When I was in elementary school Valentine's Day was one of my favourite days. Every kid was given a paper bag to decorate in red and pink glitter and hearts to stick on the side of their desk. Then everyone would bring the cards and candy they made and put them into the bags. I always enjoyed getting the My Little Pony or Shrek-themed Valentine's Day cards. I didn’t care about what Valentine's Day was about, it just felt like a second Halloween to me.
As I got older, the pressures of this holiday started to kick in. All my friends were getting into relationships and my older sisters started bringing guys home, so the day took on a whole new meaning. The week before Valentine's Day, anyone could pay 25 cents to get a card to send to someone, and then that card would be attached to a smarties box and given out on Valentine's Day. The school called them candygrams. A nice tradition in theory, but many students saw it as a competition to see who got the most candygrams.
In ninth grade, I remember being so nervous about the candygram I had sent to my crush because I had no idea if he would get one for me. The whole week, I thought about nothing else. Then on Valentine's Day I was given one candygram with his name on it. I was so overjoyed, but later that day I looked at the pink note with my name written on it and wondered what I was so stressed about. There was no need to put my value into this card if it made me question my self-worth.

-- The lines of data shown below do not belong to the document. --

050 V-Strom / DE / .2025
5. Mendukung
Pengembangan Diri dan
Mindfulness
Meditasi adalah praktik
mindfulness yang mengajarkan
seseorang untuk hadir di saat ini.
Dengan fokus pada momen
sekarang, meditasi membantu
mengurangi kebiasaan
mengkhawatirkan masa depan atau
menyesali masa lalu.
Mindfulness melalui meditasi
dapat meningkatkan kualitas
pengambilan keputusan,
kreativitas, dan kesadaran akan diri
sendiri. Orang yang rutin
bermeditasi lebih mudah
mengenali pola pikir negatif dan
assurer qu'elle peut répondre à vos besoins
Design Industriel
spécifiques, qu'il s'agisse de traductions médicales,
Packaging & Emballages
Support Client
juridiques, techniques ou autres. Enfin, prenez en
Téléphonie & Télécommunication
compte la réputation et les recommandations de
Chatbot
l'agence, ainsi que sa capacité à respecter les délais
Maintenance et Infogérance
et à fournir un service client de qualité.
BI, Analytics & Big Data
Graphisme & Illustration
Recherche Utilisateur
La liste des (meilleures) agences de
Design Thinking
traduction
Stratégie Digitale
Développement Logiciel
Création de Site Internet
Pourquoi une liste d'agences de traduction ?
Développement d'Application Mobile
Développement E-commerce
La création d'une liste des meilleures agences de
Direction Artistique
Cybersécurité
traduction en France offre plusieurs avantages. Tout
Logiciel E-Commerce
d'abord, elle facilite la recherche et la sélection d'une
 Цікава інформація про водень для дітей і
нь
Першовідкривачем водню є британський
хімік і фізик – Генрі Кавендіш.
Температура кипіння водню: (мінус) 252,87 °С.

I’ve been single my whole life and have never had any regrets about it. And, with the exception of Valentine's Day in grade nine, I’ve never felt any stress over the holiday. Still, I’ve had to comfort many single friends around this time, which has been heartbreaking to see because these women are amazing people, and they feel inferior just because they don’t have a partner to spend the day with.

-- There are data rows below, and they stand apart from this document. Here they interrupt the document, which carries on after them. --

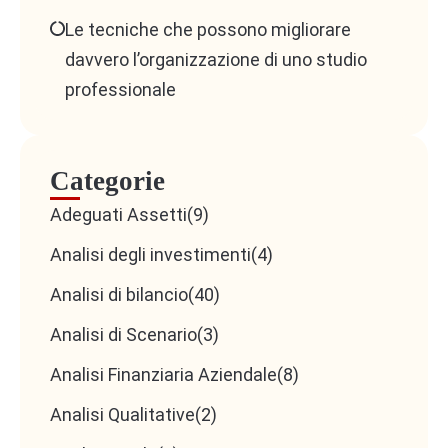
Le tecniche che possono migliorare
davvero l’organizzazione di uno studio
professionale
Categorie
Adeguati Assetti
(9)
Analisi degli investimenti
(4)
Analisi di bilancio
(40)
Analisi di Scenario
(3)
Analisi Finanziaria Aziendale
(8)
Analisi Qualitative
(2)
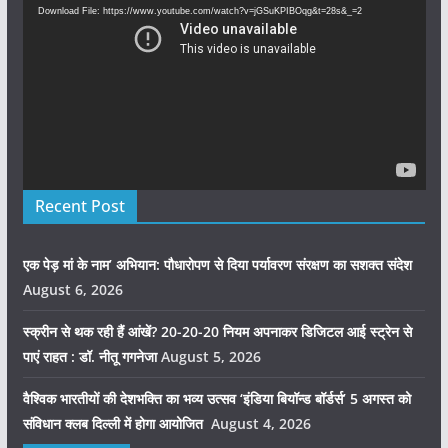
Player
Download File: https://www.youtube.com/watch?v=jGSuKPIBOqg&t=28s&_=2
Recent Post
एक पेड़ मां के नाम’ अभियान: पौधारोपण से दिया पर्यावरण संरक्षण का सशक्त संदेश
August 6, 2026
स्क्रीन से थक रही हैं आंखें? 20-20-20 नियम अपनाकर डिजिटल आई स्ट्रेन से
पाएं राहत : डॉ. नीतू गगनेजा
August 5, 2026
वैश्विक भारतीयों की देशभक्ति का भव्य उत्सव ‘इंडिया बियॉन्ड बॉर्डर्स’ 5 अगस्त को
संविधान क्लब दिल्ली में होगा आयोजित
August 4, 2026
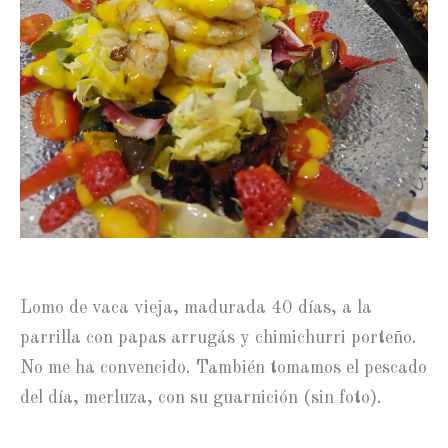
Lomo de vaca vieja, madurada 40 días, a la
parrilla con papas arrugás y chimichurri porteño.
No me ha convencido. También tomamos el pescado
del día, merluza, con su guarnición (sin foto).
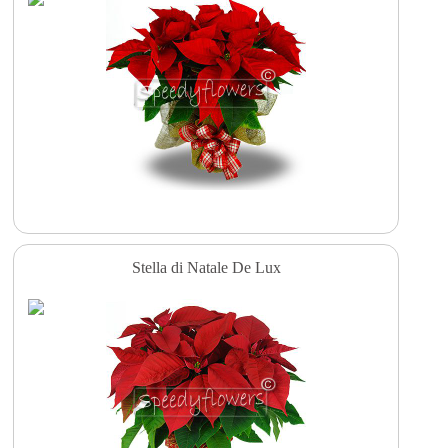
Stella di Natale De Lux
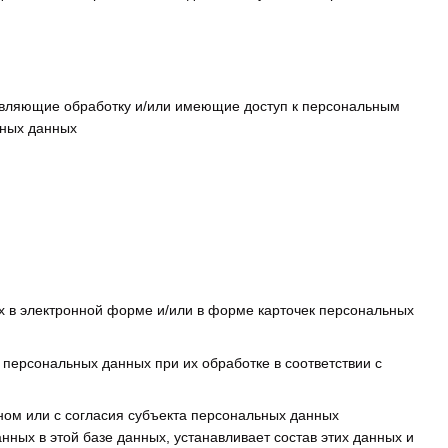
твляющие обработку и/или имеющие доступ к персональным
ьных данных
х в электронной форме и/или в форме карточек персональных
 персональных данных при их обработке в соответствии с
ном или с согласия субъекта персональных данных
нных в этой базе данных, устанавливает состав этих данных и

It’s very easy to get wrapped up in what other people’s lives look like, but it’s important to remember that just because your life doesn’t look the same as someone else’s it doesn’t mean it’s any worse. There are so many great perks to being single.
There’s a difference between feeling lonely and being alone. Just because you don’t have a certain someone to spend it with doesn’t mean there aren’t other people you can spend the day appreciating.

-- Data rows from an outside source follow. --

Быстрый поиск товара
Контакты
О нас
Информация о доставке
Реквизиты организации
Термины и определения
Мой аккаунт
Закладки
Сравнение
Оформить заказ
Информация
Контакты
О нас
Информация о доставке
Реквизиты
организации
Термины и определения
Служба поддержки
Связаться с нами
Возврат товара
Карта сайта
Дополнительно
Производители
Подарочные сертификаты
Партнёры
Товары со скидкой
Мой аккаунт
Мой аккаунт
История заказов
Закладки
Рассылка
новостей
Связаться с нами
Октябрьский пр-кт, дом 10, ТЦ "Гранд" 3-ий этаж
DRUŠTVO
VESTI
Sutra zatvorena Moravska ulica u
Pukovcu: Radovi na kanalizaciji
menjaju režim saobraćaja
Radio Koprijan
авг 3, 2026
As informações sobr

One of my favourite things to come out of Valentine's Day is Galentine's Day. It’s a fun excuse to appreciate your friends and hang out. My favourite one was last year when my friends and I dressed up in red and pink, ate a heart-shaped cake and presented slideshows on our favourite topics. One of our friends even changed her plans with her boyfriend to a different day so she could spend the day with us. Who says you need a partner to enjoy the holiday?
Another way to look at this day is to focus on self-love—the most important foundation for relationships with other people. It sounds corny but it’s true. It’s hard to form healthy relationships when you can’t prioritize yourself and set boundaries.
When feeling lonely on Valentine's Day, take the day to appreciate yourself. Maybe do some self-care or treat yourself to something you love. Look at all the amazing things you have accomplished in the past and all the great things you’re looking forward to in the future.
After all, it’s just another day in the year—Valentine's Day is only going to have as much meaning as you give to it. You might be surprised at how freeing it is to let go of the weight of the disdain for the day.